## Kutipan Terpilih
Simulasi CAT – DPR siap membahas aspirasi peralihan status PPPK ke PNS dalam Revisi UU ASN.
Gelombang Aspirasi dari Daerah: Antara Harapan dan Keterbatasan Anggaran
Isu mengenai peralihan status Pegawai Pemerintah dengan Perjanjian Kerja (PPPK) menjadi Pegawai Negeri Sipil (PNS) kembali mencuat dan menarik perhatian publik. Gelombang aspirasi ini menguat setelah muncul kabar bahwa salah satu kabupaten di Sulawesi Selatan (Sulsel) berencana tidak memperpanjang masa kontrak sejumlah PPPK karena keterbatasan anggaran daerah.
Kondisi tersebut menimbulkan keresahan di kalangan PPPK, khususnya mereka yang telah mengabdi bertahun-tahun di sektor pendidikan dan kesehatan. Mereka khawatir, kebijakan pemda yang tidak memperpanjang kontrak bisa mengancam keberlangsungan karier serta kehidupan ekonomi mereka.
Aspirasi agar PPPK dapat beralih status menjadi PNS pun kembali digaungkan melalui berbagai forum, termasuk dalam Rapat Dengar Pendapat Umum (RDPU) bersama Komisi II DPR RI. Para perwakilan tenaga PPPK dari berbagai daerah menyampaikan tuntutan yang berpusat pada tiga hal: perlindungan hukum, kepastian karier, dan jaminan kesejahteraan yang setara dengan PNS.
Komisi II DPR RI Respons Aspirasi PPPK
Menanggapi aspirasi tersebut, Komisi II DPR RI yang membidangi urusan kepegawaian dan reformasi birokrasi menyatakan kesiapannya untuk membahas isu peralihan status PPPK ke PNS dalam proses revisi Undang-Undang Nomor 20 Tahun 2023 tentang Aparatur Sipil Negara (UU ASN).

## Permintaan Tugas
Lanjutkan teks tentang peralihan status PPPK menjadi PNS, dimulai setelah kalimat terakhirnya. Catatan di bawah ini tidak diperlukan.

## Data Tercatat
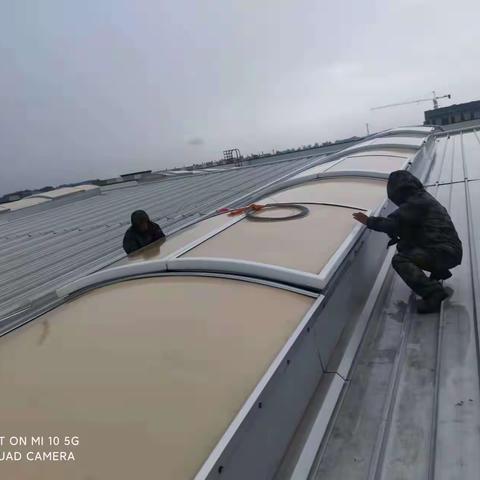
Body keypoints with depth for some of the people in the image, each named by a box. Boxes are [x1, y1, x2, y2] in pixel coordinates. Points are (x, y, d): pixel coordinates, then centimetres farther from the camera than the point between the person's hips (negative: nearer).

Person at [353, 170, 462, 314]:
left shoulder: (415, 202, -14)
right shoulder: (423, 197, 17)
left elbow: (393, 223, -24)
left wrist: (368, 221, -14)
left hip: (444, 253, -10)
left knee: (399, 260, -21)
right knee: (403, 246, 22)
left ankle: (433, 292, -29)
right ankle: (439, 271, 26)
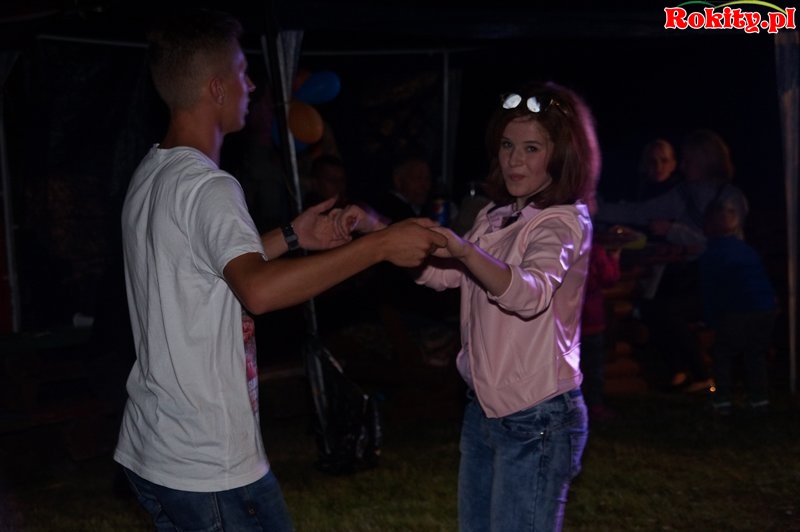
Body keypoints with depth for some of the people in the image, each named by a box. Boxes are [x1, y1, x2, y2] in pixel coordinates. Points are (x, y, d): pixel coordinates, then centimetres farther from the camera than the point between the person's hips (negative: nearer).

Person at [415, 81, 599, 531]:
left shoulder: (566, 221, -13)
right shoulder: (495, 217, 12)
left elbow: (531, 294, -31)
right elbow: (441, 275, 6)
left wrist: (466, 250, -46)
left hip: (538, 418, -8)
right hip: (485, 408, 8)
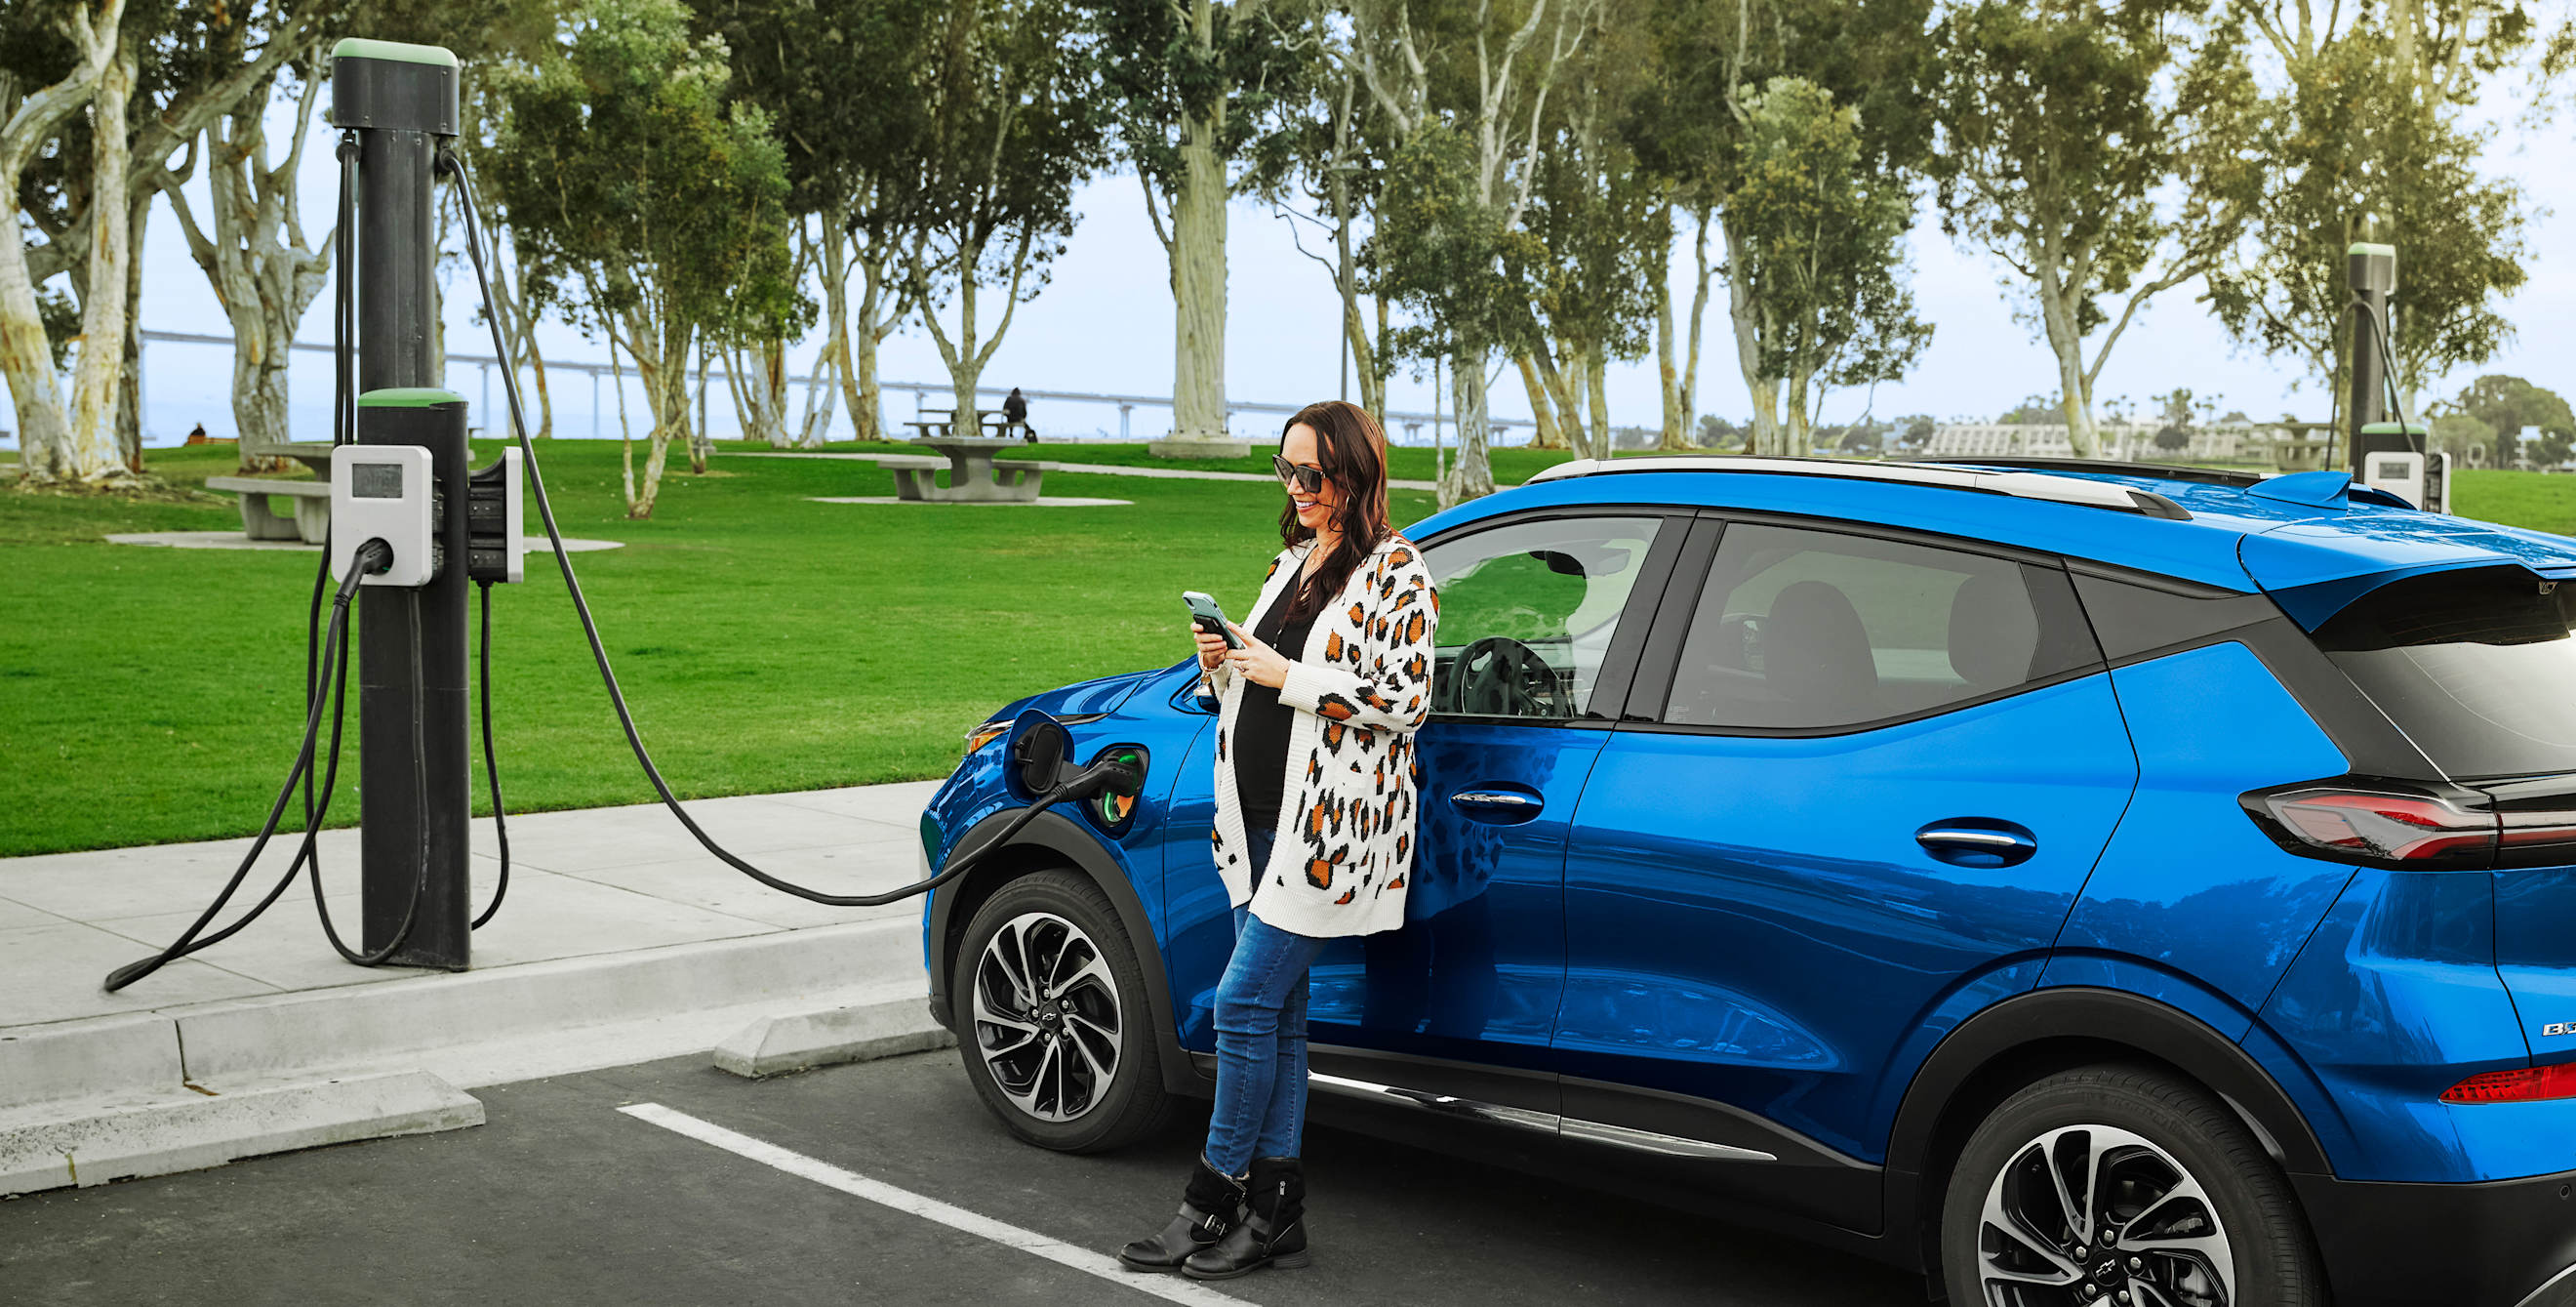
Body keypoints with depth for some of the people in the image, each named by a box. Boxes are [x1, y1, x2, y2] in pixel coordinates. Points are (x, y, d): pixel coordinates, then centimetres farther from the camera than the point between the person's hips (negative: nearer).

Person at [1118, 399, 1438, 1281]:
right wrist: (1222, 667, 2)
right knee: (1279, 1014, 9)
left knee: (1244, 1000, -9)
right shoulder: (1292, 562, 17)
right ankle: (1275, 1212, 15)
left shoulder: (1395, 570, -7)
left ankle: (1215, 1197, 3)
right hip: (1260, 818, 8)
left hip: (1330, 826, -8)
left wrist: (1287, 676, -17)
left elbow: (1403, 701, -16)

## Hasil Latihan
Wakil Ketua Komisi II DPR RI, Dede Yusuf Macan Effendi, menegaskan bahwa pihaknya terbuka untuk membahas pasal-pasal terkait peralihan status PPPK dalam Rancangan Undang-Undang (RUU) ASN yang sedang disusun bersama pemerintah.
“Kami siap saja membahas pengalihan PPPK ke PNS di dalam RUU ASN yang saat ini tengah berjalan,” ujar Dede Yusuf dalam tayangan resmi YouTube DPR RI, dikutip Sabtu (25/10).
Pernyataan ini muncul sebagai tanggapan terhadap masukan dari Ikatan Pegawai Non-ASN (IPN) dan Forum Pegawai Pemerintah dengan Perjanjian Kerja (F-PPPK) Kabupaten Bogor, yang menjadi salah satu organisasi aktif memperjuangkan hak-hak PPPK di tingkat nasional.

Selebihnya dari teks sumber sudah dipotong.